Reply To: Hillclimb training

#74334

Great tips, all. Let’s keep the discussion going. Let me share my experience and my thoughts about it:

I did two mtb hillclimbs this year. I got slaughtered on one and did okay on the other.

The first one (where I got slaughtered) was 7.2 miles and 4,139 feet for elevation gain. It was mid-August, the sun was brutal and the trail, er, fire road was loose and dusty. I got about four hours of sleep the night before (kids), so I decided to just do the race for fun. I showed up wearing sandals and baggy shorts. My bike set up was goofy with platform pedals, my heavy alu handlebar, bar-ends and semi-commuter tires (Bontrager Connections – not the mountain connections either). I also had my seat farther forward than it needed to be and the easiest gear I had on my cassette was a lousy 30-tooth sprocket. Oh yeah, and I had no suspension—zero.

Well, the course was steeper than I ever imagined, and the result of the above setup was that I had no traction on the loose parts of the trail at all. My tires weren’t gripping, I didn’t have enough weight over the rear wheel, and I wasn’t carrying through the entire pedal stroke without my clipless pedals and shoes. I thought I’d use the bar-ends WAY more than I did, but with a course that steep, I really didn’t need them at all. I walked a significant amount of the course, and when I was riding, my head was bobbing close enough for me to kiss my stem.

About a month later, I found a similar race at a ski resort in Utah near where I have some relatives. It was 5 miles and give or take 3,100 feet of elevation gain. I stripped all the weight off my bike that I could. I put my carbon handlebar back on, swapped the heavy seat out for a 190-gram seat, left the bar-ends off, put the clipless pedals back on, etc. I still had the commuter tires, but I left the forkshock off and got my bike down to about 24 pounds (not bad for a late-’90s alu hardtail).

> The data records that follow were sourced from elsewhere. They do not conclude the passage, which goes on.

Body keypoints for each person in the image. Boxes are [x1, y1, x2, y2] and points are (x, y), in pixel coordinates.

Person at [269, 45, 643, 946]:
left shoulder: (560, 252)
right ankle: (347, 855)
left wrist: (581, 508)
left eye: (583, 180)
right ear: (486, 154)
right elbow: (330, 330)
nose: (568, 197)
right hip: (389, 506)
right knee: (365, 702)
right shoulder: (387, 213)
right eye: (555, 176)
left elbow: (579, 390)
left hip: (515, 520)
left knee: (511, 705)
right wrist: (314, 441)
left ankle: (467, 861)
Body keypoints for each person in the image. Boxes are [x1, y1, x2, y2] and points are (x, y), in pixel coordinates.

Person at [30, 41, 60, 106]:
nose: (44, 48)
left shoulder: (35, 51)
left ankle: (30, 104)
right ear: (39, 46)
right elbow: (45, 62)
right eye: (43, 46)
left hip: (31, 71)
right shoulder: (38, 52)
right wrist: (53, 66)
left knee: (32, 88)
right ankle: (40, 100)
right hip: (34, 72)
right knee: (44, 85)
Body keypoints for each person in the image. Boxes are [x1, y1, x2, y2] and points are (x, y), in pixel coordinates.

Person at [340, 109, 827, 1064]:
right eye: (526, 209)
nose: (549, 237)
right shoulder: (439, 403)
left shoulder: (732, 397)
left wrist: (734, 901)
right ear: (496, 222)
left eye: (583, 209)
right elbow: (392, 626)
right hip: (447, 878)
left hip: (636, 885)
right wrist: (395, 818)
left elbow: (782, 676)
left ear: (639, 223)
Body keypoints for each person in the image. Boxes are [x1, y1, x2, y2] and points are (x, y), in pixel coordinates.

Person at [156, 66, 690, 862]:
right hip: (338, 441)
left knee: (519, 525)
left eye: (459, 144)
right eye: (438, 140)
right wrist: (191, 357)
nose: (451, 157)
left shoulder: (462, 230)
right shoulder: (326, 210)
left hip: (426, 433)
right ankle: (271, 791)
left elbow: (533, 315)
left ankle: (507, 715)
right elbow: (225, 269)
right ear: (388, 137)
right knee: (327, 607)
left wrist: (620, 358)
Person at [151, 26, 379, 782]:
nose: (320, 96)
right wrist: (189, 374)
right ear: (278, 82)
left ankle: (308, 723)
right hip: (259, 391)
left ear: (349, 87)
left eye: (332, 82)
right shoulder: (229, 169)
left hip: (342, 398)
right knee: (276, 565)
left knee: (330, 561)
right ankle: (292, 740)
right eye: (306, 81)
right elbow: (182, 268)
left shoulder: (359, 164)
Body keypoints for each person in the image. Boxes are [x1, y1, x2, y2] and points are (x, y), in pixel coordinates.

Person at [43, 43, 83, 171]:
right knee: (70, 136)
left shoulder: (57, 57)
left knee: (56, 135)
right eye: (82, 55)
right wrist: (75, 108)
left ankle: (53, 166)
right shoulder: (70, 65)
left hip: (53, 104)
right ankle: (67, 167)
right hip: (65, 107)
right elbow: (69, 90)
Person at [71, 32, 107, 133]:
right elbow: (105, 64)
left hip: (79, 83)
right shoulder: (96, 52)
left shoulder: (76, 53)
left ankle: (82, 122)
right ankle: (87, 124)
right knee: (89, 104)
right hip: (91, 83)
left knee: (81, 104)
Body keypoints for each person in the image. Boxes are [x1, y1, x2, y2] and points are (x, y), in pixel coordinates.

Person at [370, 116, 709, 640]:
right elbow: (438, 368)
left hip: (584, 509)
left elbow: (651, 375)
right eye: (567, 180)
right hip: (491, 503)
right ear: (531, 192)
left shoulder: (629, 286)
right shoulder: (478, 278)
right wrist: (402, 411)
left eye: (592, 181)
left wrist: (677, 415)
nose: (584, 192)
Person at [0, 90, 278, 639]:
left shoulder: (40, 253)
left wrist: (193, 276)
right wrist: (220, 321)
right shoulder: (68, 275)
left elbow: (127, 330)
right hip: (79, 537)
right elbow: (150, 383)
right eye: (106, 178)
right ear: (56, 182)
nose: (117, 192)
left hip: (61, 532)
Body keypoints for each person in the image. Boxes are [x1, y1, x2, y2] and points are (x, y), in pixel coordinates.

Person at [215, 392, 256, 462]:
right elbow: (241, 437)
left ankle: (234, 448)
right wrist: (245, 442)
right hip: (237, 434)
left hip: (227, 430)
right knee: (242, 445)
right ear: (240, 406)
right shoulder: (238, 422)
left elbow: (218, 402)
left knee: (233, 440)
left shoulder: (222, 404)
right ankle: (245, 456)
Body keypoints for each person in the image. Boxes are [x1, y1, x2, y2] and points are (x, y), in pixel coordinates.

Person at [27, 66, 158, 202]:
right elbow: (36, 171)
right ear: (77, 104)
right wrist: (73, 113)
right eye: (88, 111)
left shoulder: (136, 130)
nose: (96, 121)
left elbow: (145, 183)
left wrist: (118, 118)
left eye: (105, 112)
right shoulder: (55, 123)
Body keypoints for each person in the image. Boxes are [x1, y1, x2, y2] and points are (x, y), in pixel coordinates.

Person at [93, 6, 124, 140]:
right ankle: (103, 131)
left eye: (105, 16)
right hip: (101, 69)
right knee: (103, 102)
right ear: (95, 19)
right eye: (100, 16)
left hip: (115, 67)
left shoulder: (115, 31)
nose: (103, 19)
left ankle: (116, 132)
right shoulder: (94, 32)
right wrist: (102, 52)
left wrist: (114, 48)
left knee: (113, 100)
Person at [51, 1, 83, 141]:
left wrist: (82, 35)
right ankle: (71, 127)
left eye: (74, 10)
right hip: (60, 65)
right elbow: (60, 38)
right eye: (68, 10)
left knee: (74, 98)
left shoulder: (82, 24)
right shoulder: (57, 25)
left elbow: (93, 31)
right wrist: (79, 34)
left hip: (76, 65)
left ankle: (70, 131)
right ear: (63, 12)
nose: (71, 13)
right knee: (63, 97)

For training, I’d been riding the steepest trail I could (probably 800 feet over 1 mile—seriously) and practicing redlining over the really steep parts of the trail, rolling my granny gear much of the time—even before I knew about that race. I’d also picked weightlifting back up and was doing a few sets of power cleans each week. Nothing too extreme.

This time, I did pretty well. In fact, I think I might’ve been able to stay on the wheels of the front group if it weren’t for one little snag: There was a trail running race going at the same time, and some of the runners decided to clog the trail, thereby forcing me to hike until we got to a point where I could remount and pass them. In the end, I came in third for my age group with a good but not stellar time. There’s still room for improvement—lots in fact.

On that note, here’s my plan for improving next time:

• BETTER TIRES. The Bontrager Connections are great for moist trails, but not for the dry, loose stuff. I’m still looking for a light tire (I don’t need a big, jagged 2.2 or anything), but it needs to be knobbier and grippier. Lots of options

• A 32-tooth gear (which I’ve already purchased). I was only passed by one rider late in the second race, and I noticed he was spinning his cranks faster when we were side-by-side (which we were for a minute or more). He obviously had an easier gear to turn than I did.

• Strength conditioning. LT/AT training is good, methinks. But by the last mile in both races, my heart rate was surely way lower than my threshold because my legs were totally blown from a muscular fatigue standpoint. I figure I need to do a little more overdistance, overgearing (on road climbs) and do the LT/AT work after that. Then, to finish it off, I need to spend some more time on that ultra-steep fireroad working on the steep gradients. That’s me, anyway. Maybe your needs would be different.

• Move my saddle back. I did this a little before the second race, but I think I could’ve done it more than I did. It’s pretty important to have your weight over the back wheel on these climbs, particularly if the trail is loose.

One thought about training: I’m a scrawny guy—about 135 pounds. And the race winner at my second race was about my size, albeit an inch or so taller. But the 2nd and 3rd place guys were much bigger than both of us and had obviously spent some time in the weight room. That taught me right there that you don’t have to be small to be a good climber. I sorta wonder if weight loss is overrated when it comes to cycling. It seems like increasing muscle mass is more important.